HTTP method’s error: 401 (Unauthorized) on React & Django(DRF)

Question

I completed manipulating authentication with token by referring this article, and then I’m trying to create a crud function such creating post, displaying posts, etc… . However, I have an error when I fetched the url which displays posts(IE, fetching url I defined as “index” method on views.py of app for auth manipulation), I have 401 error even though I can access by using url of the backend without any error even on terminal.

I found some config codes which are related to authentication and permission for manipulation of authentication with token on settings.py causes this error, since when I delete these codes, the crud function works. But obviously authentication function no longer works (index method on views.py retrieve only token, another informations are filled blank) by this solution.

//fetch method on frontend
try{
              const res = await fetch(`${base_url}/accounts/current_user/`,{
                method:'GET',
                headers:{
                  Authorization:`JWT ${localStorage.getItem('token')}`
                }
              })
              const data = await res.json();
        
              setUsername(data.username);

              console.log(data)
              
            }catch(err){console.log(err)};

//fetch posts on frontend
const getProblems = async() =>{
            const res = await fetch(base_url+'/problems/index');

            const data = await res.json();

            setProblems(data);
        }

//views.py on app for auth manipulation
@api_view(['GET'])
def get_current_user(request):
    serializer = GetFullUserSerializer(request.user)
    print(serializer.data)
    return Response(serializer.data)

//settings.py(related to auth, cors):

REST_FRAMEWORK = {
    'DEFAULT_PERMISSION_CLASSES': (
        'rest_framework.permissions.IsAuthenticated',
    ),
    'DEFAULT_AUTHENTICATION_CLASSES': (
        'rest_framework_jwt.authentication.JSONWebTokenAuthentication',
        'rest_framework.authentication.SessionAuthentication',
        'rest_framework.authentication.BasicAuthentication',
    )
}

CORS_ORIGIN_WHITELIST = (
    'http://localhost:3000',
)

CORS_ALLOW_CREDENTIALS = True

JWT_AUTH = {
    'JWT_RESPONSE_PAYLOAD_HANDLER':
    'new_sns.utils.custom_jwt_response_handler',   
}

I have another files such serializer.py, urls.py,but they are absolutely same as the article I extracted.

I guess I misunderstand something around configuration.

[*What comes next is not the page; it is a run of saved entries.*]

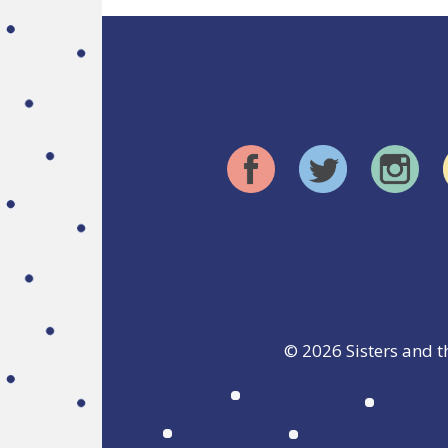
© 2026
Sisters and t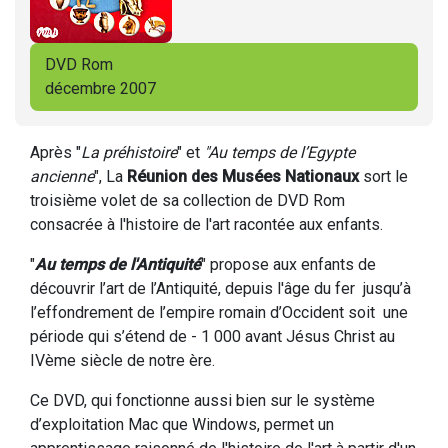
DVD Rom
décembre 2007
Après "
La préhistoire
" et
"Au temps de l’Egypte
ancienne
", La
Réunion des Musées Nationaux
sort le
troisième volet de sa collection de DVD Rom
consacrée à l'histoire de l'art racontée aux enfants.
"
Au temps de l'Antiquité
" propose aux enfants de
découvrir l’art de l’Antiquité, depuis l'âge du fer jusqu’à
l’effondrement de l’empire romain d’Occident soit une
période qui s’étend de - 1 000 avant Jésus Christ au
IVème siècle de notre ère.
Ce DVD, qui fonctionne aussi bien sur le système
d’exploitation Mac que Windows, permet un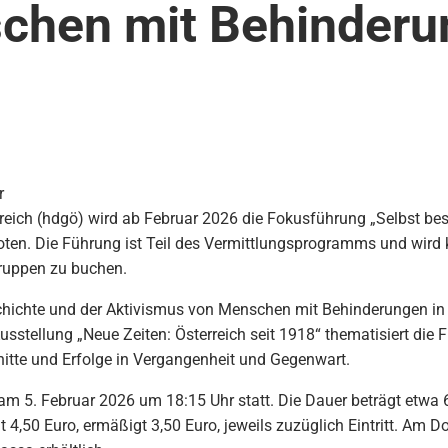
chen mit Behinderun
r
reich (hdgö) wird ab Februar 2026 die Fokusführung „Selbst b
oten. Die Führung ist Teil des Vermittlungsprogramms und wird 
Gruppen zu buchen.
chichte und der Aktivismus von Menschen mit Behinderungen in 
sstellung „Neue Zeiten: Österreich seit 1918“ thematisiert die
nitte und Erfolge in Vergangenheit und Gegenwart.
am 5. Februar 2026 um 18:15 Uhr statt. Die Dauer beträgt etwa 
,50 Euro, ermäßigt 3,50 Euro, jeweils zuzüglich Eintritt. Am Don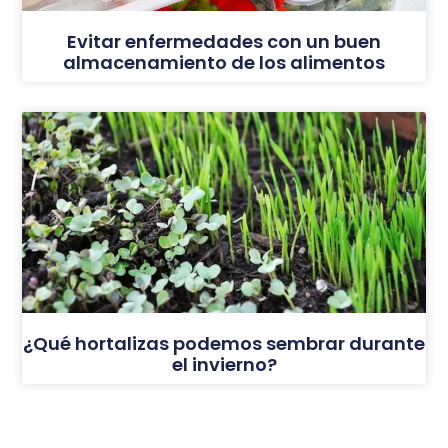
Evitar enfermedades con un buen
almacenamiento de los alimentos
¿Qué hortalizas podemos sembrar durante
el invierno?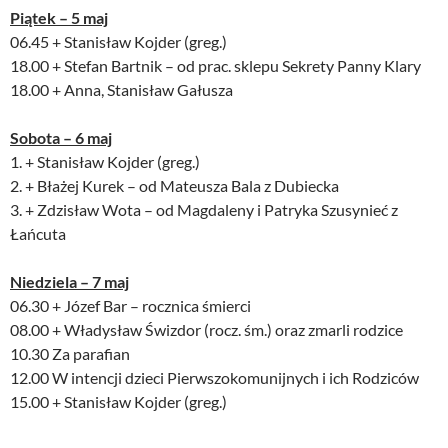
Piątek – 5 maj
06.45 + Stanisław Kojder (greg.)
18.00 + Stefan Bartnik – od prac. sklepu Sekrety Panny Klary
18.00 + Anna, Stanisław Gałusza
Sobota – 6 maj
1. + Stanisław Kojder (greg.)
2. + Błażej Kurek – od Mateusza Bala z Dubiecka
3. + Zdzisław Wota – od Magdaleny i Patryka Szusynieć z
Łańcuta
Niedziela – 7 maj
06.30 + Józef Bar – rocznica śmierci
08.00 + Władysław Świzdor (rocz. śm.) oraz zmarli rodzice
10.30 Za parafian
12.00 W intencji dzieci Pierwszokomunijnych i ich Rodziców
15.00 + Stanisław Kojder (greg.)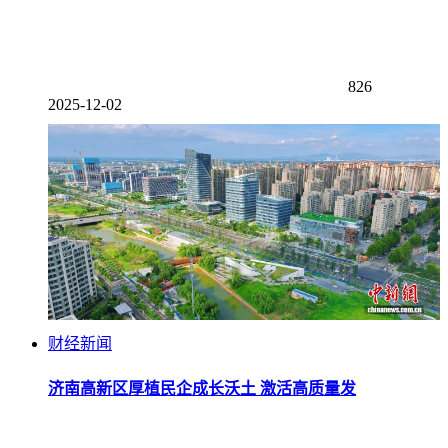
826
2025-12-02
财经新闻
济南高新区厚植民企成长沃土 激活高质量发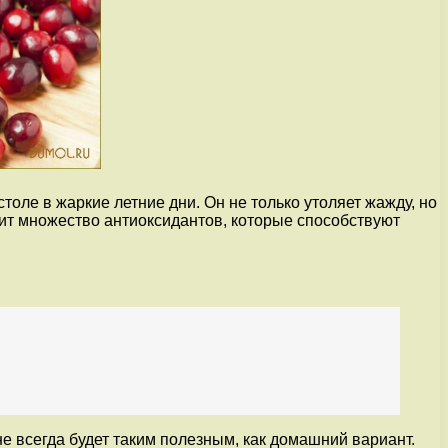
оле в жаркие летние дни. Он не только утоляет жажду, но
ит множество антиоксидантов, которые способствуют
е всегда будет таким полезным, как домашний вариант.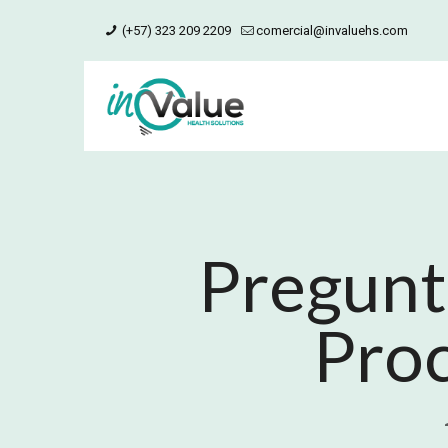
(+57) 323 209 2209
comercial@invaluehs.com
Pregunt
Proc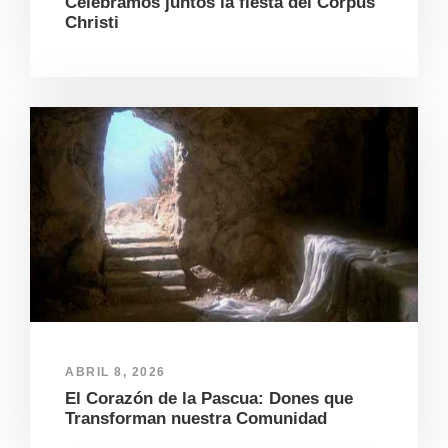
Celebramos juntos la fiesta del Corpus
Christi
ABRIL 8, 2026
El Corazón de la Pascua: Dones que
Transforman nuestra Comunidad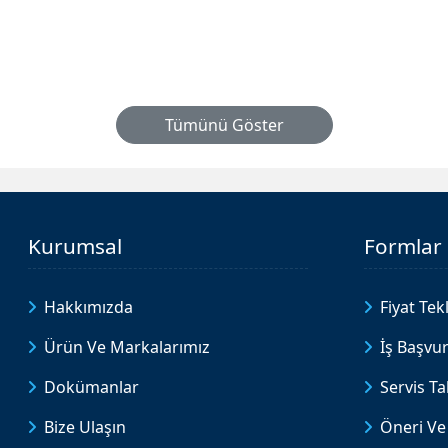
Tümünü Göster
Kurumsal
Formlar
Hakkımızda
Fiyat Tekl
Ürün Ve Markalarımız
İş Başvu
Dokümanlar
Servis T
Bize Ulaşın
Öneri Ve 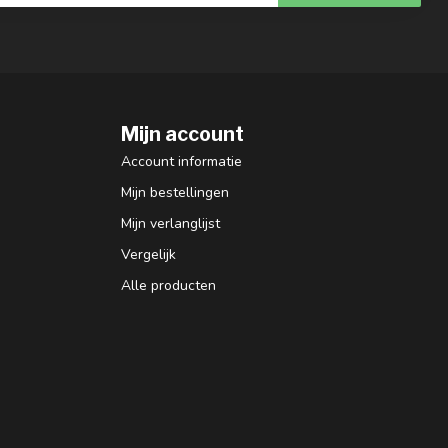
Mijn account
Account informatie
Mijn bestellingen
Mijn verlanglijst
Vergelijk
Alle producten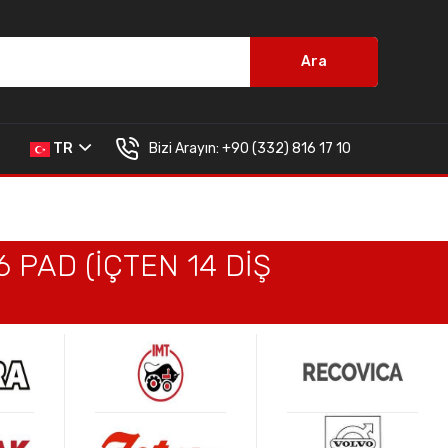
Ara
Bizi Arayın:
+90 (332) 816 17 10
TR
 PAD (İÇTEN 14 DİŞ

I would like to hear some of suggestions. Please let me know if you think if there may be problems on another files which I didn't attach on here.

Thanks.

Answer 1

Try changing JWT ${localStorage.getItem('token')} to Authorization:`Bearer ${localStorage.getItem('token')}.

In case this won't work, try djangorestframework-simplejwt - package recommended on DRF's docs.

JSON Web Token is a fairly new standard which can be used for token-based authentication. Unlike the built-in TokenAuthentication scheme, JWT Authentication doesn't need to use a database to validate a token. A package for JWT authentication is djangorestframework-simplejwt which provides some features as well as a pluggable token blacklist app.

django-api-logger and axios-jwt may also come handy.